エラベノベル堂

緞帳の向こう、翠の喝采

全年齢

小説ID: cmnei60wd000501rvhx29hq9k

8章 / 全10

翌日の明彩堂には、昨夜の熱がまだ薄く残っていた。朝の掃除をする者まで、廊下ですれ違うたびに 「あの場面」 を囁き合う。受付には早くも追い券を求める客が現れ、新聞記者まで様子を見に来たらしいという話が楽屋口を駆けた。たった一夜で、あの洪水は劇場の外へ歩き出していた。けれど舞台裏にいる三人の足もとは、浮かれてばかりもいられない。フィナーレの装置は徹夜で点検され、大階段の上では湊が目を赤くしたまま調整にかかっていた。 「再現はしない。でも、昨夜よりつまらなくもしない」 レオがそう言って階段の途中に立つと、志乃は手帳を閉じてうなずいた。以前なら無茶に聞こえたはずの言葉が、今は不思議と挑戦状のように胸へ入ってくる。湊は新しく設けた逃がし口を確かめながら、低い声で 「暴れすぎないようにはできます。でも、少し生きものみたいな揺れは残します」 と答えた。レオは満足げに笑う。 「それでいい。昨夜の奇跡を真似るんじゃない。昨夜を知ったうえで、今日の舞台をやる」 二日目の幕が上がると、客席の期待は最初からはっきり見えた。笑いは半拍早く、拍手は場面の切れ目を待ちきれない。観客は皆、何か起こるのを待っている。志乃は袖でその気配を感じながら、昨日よりも落ち着いて合図を送っていた。もし狂っても拾える。そう思えるだけで、舞台の景色は違って見えた。
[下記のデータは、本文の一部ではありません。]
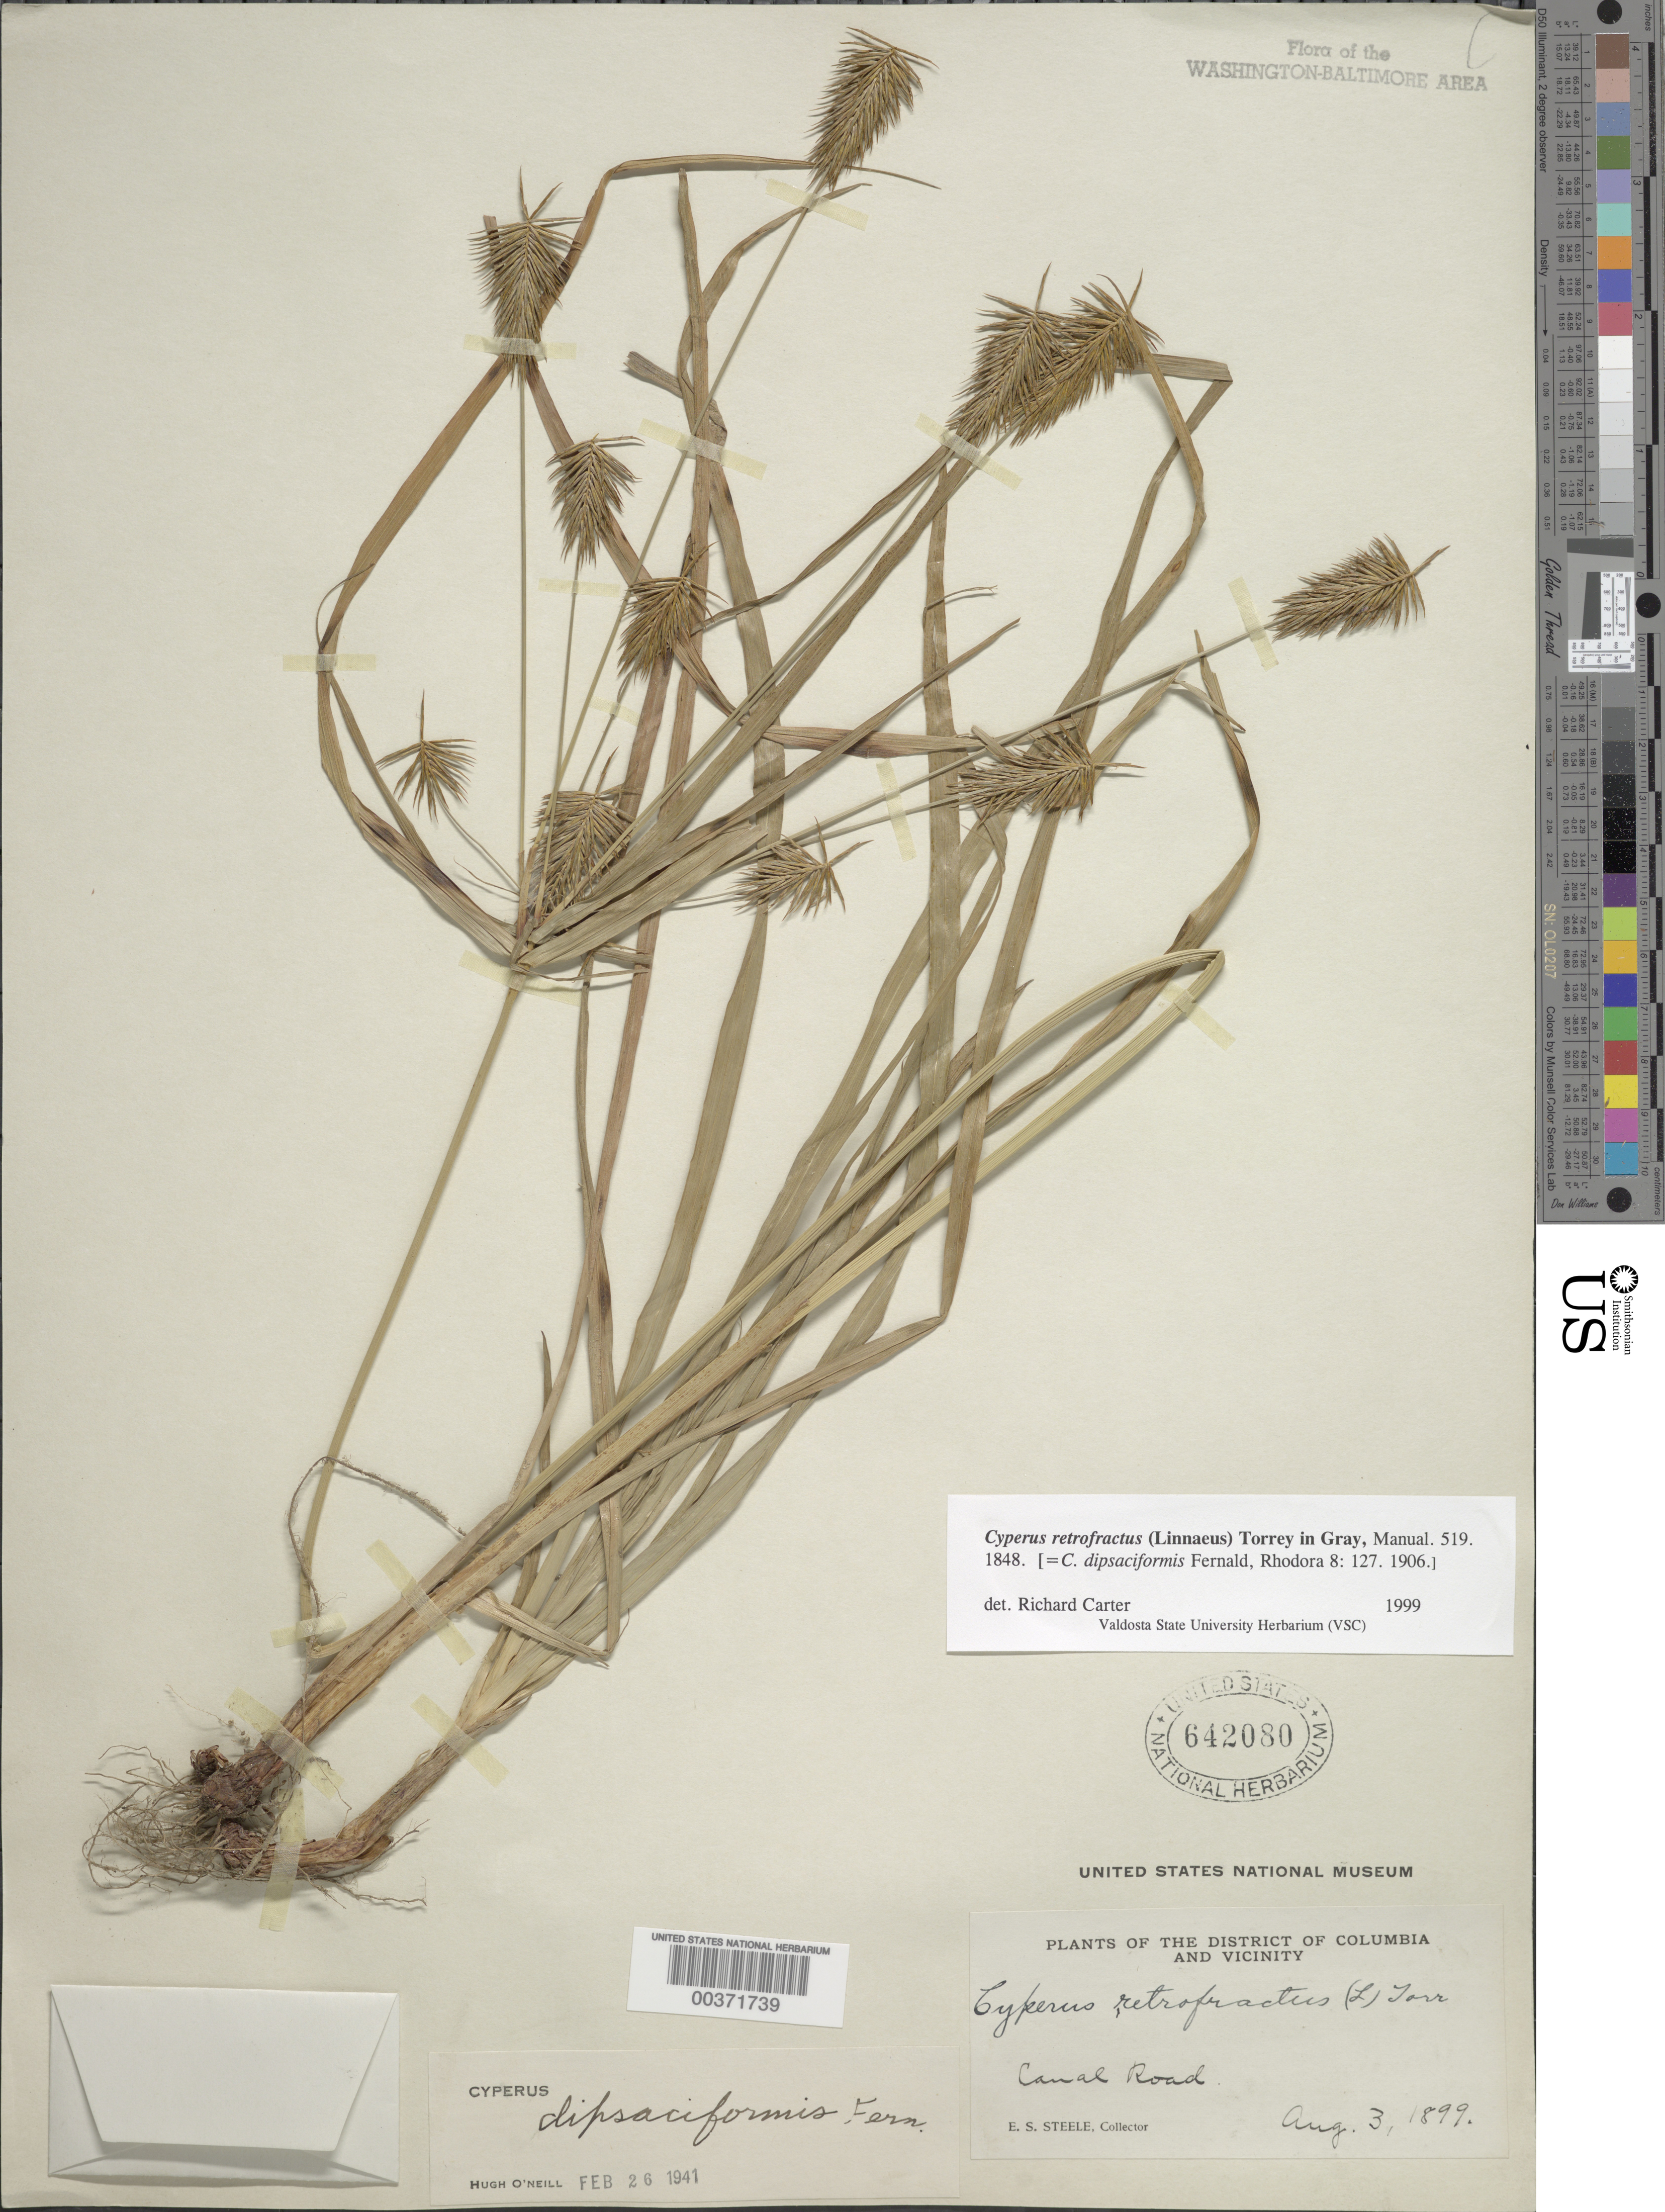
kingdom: Plantae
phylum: Tracheophyta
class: Liliopsida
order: Poales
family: Cyperaceae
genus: Cyperus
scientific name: Cyperus retrofractus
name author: (L.) Torr.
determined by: O'Neill, Hugh T.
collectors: E. Steele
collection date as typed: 03 Aug 1899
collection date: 1899-08-03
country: United States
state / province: Maryland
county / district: Montgomery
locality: Canal Road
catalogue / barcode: US 642080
レオの声はますます自由で、湊の装置は危うさを飼いならした獣みたいに、ぎりぎりのところで美しく揺れた。 そしてフィナーレ。大階段の頂に光が集まり、半透明の幕が呼吸する。客席が昨夜の再来を待って息をのむのがわかった。だが今夜、スライム状の小道具はあふれなかった。音楽に合わせ、計算された輝きだけを見せて、優雅に脈打つ。整いきった、美しい終幕だった。幕が下りる寸前、客席の一角から、なぜかくすりと笑う声がした。それが波みたいに広がり、やがてあたたかな拍手になる。期待を裏切られたのではない。期待より先へ連れていかれた拍手だった。 カーテンコールでレオは深く礼をし、それから袖にいる志乃と湊へ目だけで合図した。二人は昨夜ほど慌てず、けれど少し照れながら明かりの中へ出る。拍手の大きさは変わらない。むしろ、今夜は昨夜とは別の意味で届いてくる。大騒ぎを越えたからこそ、整えて終われる。その強さを、観客はちゃんと見ていた。 終演後、客席の通路で年配の常連客が仲間に話しているのが聞こえた。 「初日は伝説、今日は作品になったね」 その言葉に、志乃は思わず足を止めた。湊は少しだけ目を伏せ、それから静かに笑う。レオは肩をすくめてみせたが、得意げというより晴れやかな顔だった。 明彩堂に残ったのは、ただの事故の噂ではなかった。崩れかけた一夜も、それを抱えて立ち直った二夜目も、まとめて『スライム行進曲』の伝説になる。混乱だけでは終わらず、奇跡だけにも寄りかからない。そんな舞台をつくれたのは、三人だけでも、一人だけでもなかった。古い劇場の天井の下で育った絆が、ようやく一本の物語になったのだ。